Insgesamt werden an den oberfränkischen Berufsschulen rund 19.000 Schülerinnen und Schüler in mehr als 160 Berufen ausgebildet.
Zum Abschluss des Besuchs fanden die Nachwuchswettbewerbe „Bierwerk“ und „Fleischerswerk“ statt.
Auszubildende präsentierten dabei eigene Bierkreationen und innovative Bratwurstvarianten.
Eine Fachjury bewertete die Produkte nach hohen Qualitätsstandards.

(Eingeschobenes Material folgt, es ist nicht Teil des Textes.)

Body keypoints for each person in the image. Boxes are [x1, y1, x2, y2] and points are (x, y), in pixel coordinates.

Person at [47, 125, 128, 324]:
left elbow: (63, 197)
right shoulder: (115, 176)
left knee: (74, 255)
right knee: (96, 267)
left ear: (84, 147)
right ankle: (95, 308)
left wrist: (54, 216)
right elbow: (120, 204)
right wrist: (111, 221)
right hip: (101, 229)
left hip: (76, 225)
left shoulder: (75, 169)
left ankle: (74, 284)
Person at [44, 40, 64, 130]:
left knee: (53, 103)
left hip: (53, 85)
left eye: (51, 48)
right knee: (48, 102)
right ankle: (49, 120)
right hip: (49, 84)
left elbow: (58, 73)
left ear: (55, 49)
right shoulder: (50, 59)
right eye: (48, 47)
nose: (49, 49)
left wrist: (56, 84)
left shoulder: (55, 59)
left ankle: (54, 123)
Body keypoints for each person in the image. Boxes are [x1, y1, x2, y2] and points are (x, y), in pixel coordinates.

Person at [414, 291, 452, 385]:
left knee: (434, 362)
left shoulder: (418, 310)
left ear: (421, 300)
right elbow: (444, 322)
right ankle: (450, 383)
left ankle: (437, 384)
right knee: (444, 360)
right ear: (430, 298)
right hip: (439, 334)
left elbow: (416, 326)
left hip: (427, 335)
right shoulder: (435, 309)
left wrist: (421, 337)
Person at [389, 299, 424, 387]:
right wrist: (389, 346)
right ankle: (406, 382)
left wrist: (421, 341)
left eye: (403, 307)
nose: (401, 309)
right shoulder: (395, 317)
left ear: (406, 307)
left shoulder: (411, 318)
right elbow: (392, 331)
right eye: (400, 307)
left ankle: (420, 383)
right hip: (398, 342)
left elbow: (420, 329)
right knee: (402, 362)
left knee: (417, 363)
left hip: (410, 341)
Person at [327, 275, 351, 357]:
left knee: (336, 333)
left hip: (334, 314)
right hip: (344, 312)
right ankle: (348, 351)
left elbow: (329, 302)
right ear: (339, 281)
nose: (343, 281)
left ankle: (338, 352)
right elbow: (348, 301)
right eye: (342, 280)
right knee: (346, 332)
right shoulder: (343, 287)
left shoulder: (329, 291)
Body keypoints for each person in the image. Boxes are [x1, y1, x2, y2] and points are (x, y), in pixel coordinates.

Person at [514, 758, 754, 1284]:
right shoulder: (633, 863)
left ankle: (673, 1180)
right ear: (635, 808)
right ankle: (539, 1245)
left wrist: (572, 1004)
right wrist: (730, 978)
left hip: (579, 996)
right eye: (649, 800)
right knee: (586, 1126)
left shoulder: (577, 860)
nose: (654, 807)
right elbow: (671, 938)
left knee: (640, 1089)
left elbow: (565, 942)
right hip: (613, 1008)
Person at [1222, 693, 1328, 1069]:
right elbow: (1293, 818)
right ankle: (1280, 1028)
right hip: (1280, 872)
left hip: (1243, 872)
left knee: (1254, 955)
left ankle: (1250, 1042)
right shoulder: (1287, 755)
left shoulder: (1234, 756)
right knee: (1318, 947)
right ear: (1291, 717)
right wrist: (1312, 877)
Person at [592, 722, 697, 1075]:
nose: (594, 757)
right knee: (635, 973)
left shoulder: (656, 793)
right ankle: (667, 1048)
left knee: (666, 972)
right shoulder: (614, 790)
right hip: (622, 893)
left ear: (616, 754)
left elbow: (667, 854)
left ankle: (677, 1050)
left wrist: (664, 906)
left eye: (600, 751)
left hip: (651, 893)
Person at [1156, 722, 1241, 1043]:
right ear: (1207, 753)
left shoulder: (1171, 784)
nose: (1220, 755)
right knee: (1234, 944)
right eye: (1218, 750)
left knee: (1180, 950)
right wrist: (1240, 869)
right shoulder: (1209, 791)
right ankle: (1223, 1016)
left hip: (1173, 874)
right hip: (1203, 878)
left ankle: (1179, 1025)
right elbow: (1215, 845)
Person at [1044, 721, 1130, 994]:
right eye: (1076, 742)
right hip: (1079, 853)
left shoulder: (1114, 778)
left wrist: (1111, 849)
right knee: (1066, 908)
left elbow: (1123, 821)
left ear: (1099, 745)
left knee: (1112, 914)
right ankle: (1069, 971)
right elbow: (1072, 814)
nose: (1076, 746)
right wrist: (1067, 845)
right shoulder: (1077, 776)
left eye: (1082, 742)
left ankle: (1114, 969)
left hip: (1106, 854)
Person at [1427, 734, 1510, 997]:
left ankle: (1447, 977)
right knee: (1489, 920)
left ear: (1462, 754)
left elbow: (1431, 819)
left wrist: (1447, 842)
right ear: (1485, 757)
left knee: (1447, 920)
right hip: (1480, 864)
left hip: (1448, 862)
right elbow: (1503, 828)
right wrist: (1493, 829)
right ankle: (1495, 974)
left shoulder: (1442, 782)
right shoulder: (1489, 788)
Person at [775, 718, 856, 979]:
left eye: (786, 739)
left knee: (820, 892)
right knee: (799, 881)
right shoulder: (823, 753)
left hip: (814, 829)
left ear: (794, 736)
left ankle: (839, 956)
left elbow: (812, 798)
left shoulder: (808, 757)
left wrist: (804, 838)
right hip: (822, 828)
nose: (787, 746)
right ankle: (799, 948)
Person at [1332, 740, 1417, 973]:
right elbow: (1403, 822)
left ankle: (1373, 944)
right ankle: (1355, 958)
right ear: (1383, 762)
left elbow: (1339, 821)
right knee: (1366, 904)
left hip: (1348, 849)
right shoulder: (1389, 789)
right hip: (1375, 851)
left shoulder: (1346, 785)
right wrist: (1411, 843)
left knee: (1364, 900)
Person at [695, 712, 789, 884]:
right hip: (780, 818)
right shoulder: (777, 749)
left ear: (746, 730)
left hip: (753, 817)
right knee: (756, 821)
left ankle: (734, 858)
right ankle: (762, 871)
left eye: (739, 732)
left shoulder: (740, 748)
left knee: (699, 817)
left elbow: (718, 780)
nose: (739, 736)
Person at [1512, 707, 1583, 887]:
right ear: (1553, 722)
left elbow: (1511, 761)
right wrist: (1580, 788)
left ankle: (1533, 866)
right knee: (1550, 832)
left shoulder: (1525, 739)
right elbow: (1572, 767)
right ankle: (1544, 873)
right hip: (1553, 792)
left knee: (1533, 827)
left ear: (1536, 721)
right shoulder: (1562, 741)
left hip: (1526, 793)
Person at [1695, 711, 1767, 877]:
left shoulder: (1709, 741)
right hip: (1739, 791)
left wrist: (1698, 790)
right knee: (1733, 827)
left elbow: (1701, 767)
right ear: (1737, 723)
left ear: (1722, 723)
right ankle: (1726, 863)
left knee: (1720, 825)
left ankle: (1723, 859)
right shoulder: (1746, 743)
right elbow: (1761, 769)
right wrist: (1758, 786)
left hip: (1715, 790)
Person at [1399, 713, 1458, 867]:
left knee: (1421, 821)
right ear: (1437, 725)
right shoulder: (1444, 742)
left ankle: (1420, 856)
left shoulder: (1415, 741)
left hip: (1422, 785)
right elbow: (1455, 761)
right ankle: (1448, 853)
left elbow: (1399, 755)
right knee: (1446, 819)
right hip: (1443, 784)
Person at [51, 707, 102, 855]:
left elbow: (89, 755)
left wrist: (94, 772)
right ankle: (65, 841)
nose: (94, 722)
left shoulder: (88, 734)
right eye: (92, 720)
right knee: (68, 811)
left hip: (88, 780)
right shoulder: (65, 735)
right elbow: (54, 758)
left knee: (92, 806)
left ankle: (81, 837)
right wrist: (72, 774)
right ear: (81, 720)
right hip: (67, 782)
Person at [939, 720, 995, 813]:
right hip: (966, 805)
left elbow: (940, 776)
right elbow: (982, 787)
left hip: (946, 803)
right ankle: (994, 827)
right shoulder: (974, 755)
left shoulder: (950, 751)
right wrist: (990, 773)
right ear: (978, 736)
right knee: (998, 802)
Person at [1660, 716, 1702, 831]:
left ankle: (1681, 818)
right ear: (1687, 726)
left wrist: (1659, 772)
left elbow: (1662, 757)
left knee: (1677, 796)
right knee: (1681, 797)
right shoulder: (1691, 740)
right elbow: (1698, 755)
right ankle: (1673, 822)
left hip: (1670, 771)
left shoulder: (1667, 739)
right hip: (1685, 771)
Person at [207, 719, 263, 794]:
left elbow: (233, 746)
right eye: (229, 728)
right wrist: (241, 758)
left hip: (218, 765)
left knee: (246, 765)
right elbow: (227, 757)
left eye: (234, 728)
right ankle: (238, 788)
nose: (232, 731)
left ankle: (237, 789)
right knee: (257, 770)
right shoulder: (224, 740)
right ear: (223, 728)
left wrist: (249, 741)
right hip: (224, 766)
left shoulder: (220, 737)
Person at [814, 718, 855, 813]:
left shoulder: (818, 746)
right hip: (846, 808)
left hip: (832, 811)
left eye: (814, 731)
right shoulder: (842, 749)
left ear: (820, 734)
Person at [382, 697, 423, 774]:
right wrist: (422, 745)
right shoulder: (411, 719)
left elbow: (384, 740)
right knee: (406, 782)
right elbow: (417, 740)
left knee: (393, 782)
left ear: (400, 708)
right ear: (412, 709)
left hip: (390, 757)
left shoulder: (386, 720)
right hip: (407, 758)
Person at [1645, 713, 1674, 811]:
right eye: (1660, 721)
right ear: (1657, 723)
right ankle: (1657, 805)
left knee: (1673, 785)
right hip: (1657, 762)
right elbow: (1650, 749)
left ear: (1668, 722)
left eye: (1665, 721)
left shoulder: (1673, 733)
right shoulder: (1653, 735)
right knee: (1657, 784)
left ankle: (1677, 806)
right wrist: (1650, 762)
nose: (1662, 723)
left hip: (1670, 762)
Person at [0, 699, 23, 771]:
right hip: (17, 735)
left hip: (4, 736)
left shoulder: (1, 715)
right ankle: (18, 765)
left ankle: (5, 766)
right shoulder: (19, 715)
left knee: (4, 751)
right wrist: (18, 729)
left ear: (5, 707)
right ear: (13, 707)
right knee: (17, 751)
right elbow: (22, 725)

Der Besuch markiert den Auftakt einer Informationsreihe zur Stärkung der beruflichen Bildung in Oberfranken.
Bild: Alexander Battistella, Schulleiter BSZ Kulmbach (links), Bertram Unger, stv. Schulleiter BSZ Kulmbach (2. von rechts) und Marco Scherl, Fachbetreuer Ernährungsabteilung BSZ Kulmbach (rechts), zeigen Regierungspräsident von Oberfranken Florian Luderschmid (2. von links) die 80-Liter-Braukessel, mit denen die jungen angehenden Brauerinnen und Brauer in der Berufsschule Brauversuche unternehmen.